26      Salientou, no n.° 101 do acórdão recorrido, que o memorando adicional se aplicou provisoriamente ao referido Estado‑Membro, por força do seu artigo 14.°, a partir do primeiro dia do segundo mês seguinte à respectiva assinatura, isto é, em 1 de Fevereiro de 1999, não podendo essa aplicação provisória ser posta em causa pelo facto de a República Helénica não o ter ratificado.

27      Por todos estes motivos, o Tribunal decidiu, no n.° 103 do referido acórdão, que a República Helénica devia ser considerada responsável por todas as despesas relativas à sua participação no projecto Abuja II.

28      Por outro lado, julgou improcedente o fundamento segundo o qual os créditos em causa não eram certos nem líquidos na acepção dos regulamentos aplicáveis e, por conseguinte, considerou que as condições previstas para a cobrança por compensação estavam preenchidas à data do acto controvertido.

29      Atendendo a todos estes motivos, o Tribunal negou provimento ao recurso da República Helénica.

 Pedidos das partes no Tribunal de Justiça

30      A recorrente conclui pedindo que o Tribunal de Justiça se digne:

–        anular o acórdão recorrido;

–        condenar a Comissão nas despesas.

31      A Comissão pede que o Tribunal de Justiça se digne:

–        julgar o presente recurso inadmissível;

–        a título subsidiário, julgar o recurso manifestamente desprovido de fundamento;

–        condenar a recorrente nas despesas.

 Quanto ao presente recurso

32      A República Helénica apresenta dois fundamentos para o seu recurso.

33      De acordo com o primeiro fundamento, o Tribunal de Primeira Instância cometeu um erro de direito na interpretação e na aplicação dos artigos 12.°, 13.° e 15.° do memorando inicial, bem como nas dos princípios da boa fé e da confiança legítima.

34      Com o segundo fundamento, a República Helénica alega que é errada a apreciação do Tribunal de Primeira Instância segundo a qual os participantes concluíram, em 24 de Fevereiro de 1997, isto é, antes da assinatura do memorando adicional, um acordo tácito por força do qual deixavam de ser livres de se retirar do projecto sem reembolsar a sua parte de despesas.

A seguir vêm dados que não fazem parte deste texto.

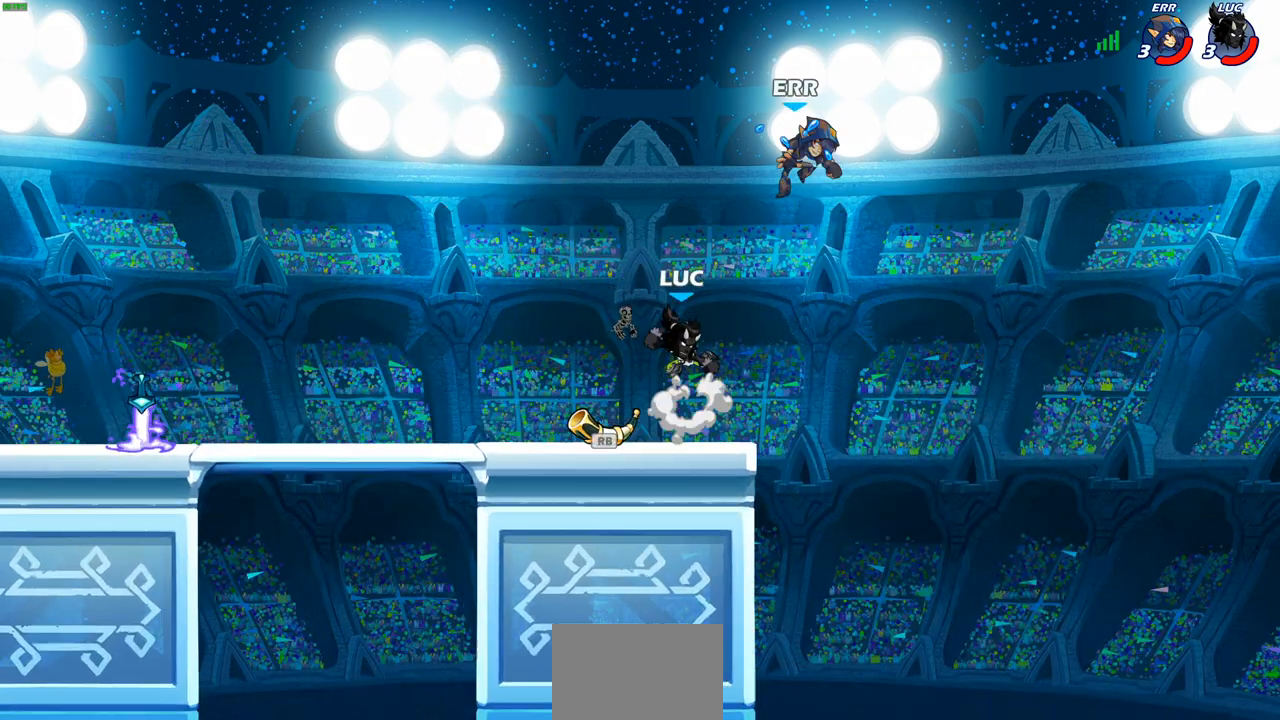
{"buttons": [], "left_stick": "up-left", "right_stick": "center", "events": [[17, "CROSS", "up"], [67, "CIRCLE", "up"], [67, "left_stick", "right"], [450, "left_stick", "up-left"]]}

 Quanto à inadmissibilidade do presente recurso

35      Segundo a Comissão, o recurso interposto pela República Helénica é inadmissível na medida em que não assenta em nenhum dos motivos enumerados no artigo 58.° do Estatuto do Tribunal de Justiça, uma vez que os fundamentos em que se baseia visam exclusivamente a interpretação dos memorandos, que não fazem parte do direito comunitário.

36      A este respeito, importa recordar que o Tribunal de Primeira Instância é competente para conhecer dos recursos a que se refere o artigo 230.° CE, com excepção daqueles que o referido Estatuto reserva ao Tribunal de Justiça. As decisões proferidas pelo Tribunal de Primeira Instância nos termos dessa disposição podem ser objecto de recurso para o Tribunal de Justiça, restrito às questões de direito, nas condições e nos limites previstos pelo mesmo Estatuto.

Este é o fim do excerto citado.